Try it:
Write the data out again, word for word.

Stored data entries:
——————

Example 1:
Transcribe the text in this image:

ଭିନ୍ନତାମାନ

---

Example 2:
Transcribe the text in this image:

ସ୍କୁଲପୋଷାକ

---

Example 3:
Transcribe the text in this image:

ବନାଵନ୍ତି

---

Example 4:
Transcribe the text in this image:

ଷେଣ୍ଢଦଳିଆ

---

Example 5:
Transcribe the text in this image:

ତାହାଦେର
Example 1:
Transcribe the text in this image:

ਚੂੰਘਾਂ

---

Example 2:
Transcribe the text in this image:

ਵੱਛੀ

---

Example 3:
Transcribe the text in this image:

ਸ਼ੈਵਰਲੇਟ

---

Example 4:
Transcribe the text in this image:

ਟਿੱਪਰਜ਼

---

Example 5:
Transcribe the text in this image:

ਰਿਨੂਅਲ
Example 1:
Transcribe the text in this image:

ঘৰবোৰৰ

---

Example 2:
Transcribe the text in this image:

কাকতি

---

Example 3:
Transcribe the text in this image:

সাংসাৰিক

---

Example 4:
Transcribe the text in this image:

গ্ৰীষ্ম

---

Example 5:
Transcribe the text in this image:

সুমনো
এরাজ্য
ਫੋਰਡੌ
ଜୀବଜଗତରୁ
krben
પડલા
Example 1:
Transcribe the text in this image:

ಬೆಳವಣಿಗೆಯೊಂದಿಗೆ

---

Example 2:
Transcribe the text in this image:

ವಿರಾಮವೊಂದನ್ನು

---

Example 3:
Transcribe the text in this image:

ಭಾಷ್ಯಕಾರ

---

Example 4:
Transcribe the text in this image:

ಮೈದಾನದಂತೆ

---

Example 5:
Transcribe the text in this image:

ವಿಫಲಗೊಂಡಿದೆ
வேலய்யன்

——————

Written reply:
Example 1:
Transcribe the text in this image:

ଭିନ୍ନତାମାନ

---

Example 2:
Transcribe the text in this image:

ସ୍କୁଲପୋଷାକ

---

Example 3:
Transcribe the text in this image:

ବନାଵନ୍ତି

---

Example 4:
Transcribe the text in this image:

ଷେଣ୍ଢଦଳିଆ

---

Example 5:
Transcribe the text in this image:

ତାହାଦେର
Example 1:
Transcribe the text in this image:

ਚੂੰਘਾਂ

---

Example 2:
Transcribe the text in this image:

ਵੱਛੀ

---

Example 3:
Transcribe the text in this image:

ਸ਼ੈਵਰਲੇਟ

---

Example 4:
Transcribe the text in this image:

ਟਿੱਪਰਜ਼

---

Example 5:
Transcribe the text in this image:

ਰਿਨੂਅਲ
Example 1:
Transcribe the text in this image:

ঘৰবোৰৰ

---

Example 2:
Transcribe the text in this image:

কাকতি

---

Example 3:
Transcribe the text in this image:

সাংসাৰিক

---

Example 4:
Transcribe the text in this image:

গ্ৰীষ্ম

---

Example 5:
Transcribe the text in this image:

সুমনো
এরাজ্য
ਫੋਰਡੌ
ଜୀବଜଗତରୁ
krben
પડલા
Example 1:
Transcribe the text in this image:

ಬೆಳವಣಿಗೆಯೊಂದಿಗೆ

---

Example 2:
Transcribe the text in this image:

ವಿರಾಮವೊಂದನ್ನು

---

Example 3:
Transcribe the text in this image:

ಭಾಷ್ಯಕಾರ

---

Example 4:
Transcribe the text in this image:

ಮೈದಾನದಂತೆ

---

Example 5:
Transcribe the text in this image:

ವಿಫಲಗೊಂಡಿದೆ
வேலய்யன்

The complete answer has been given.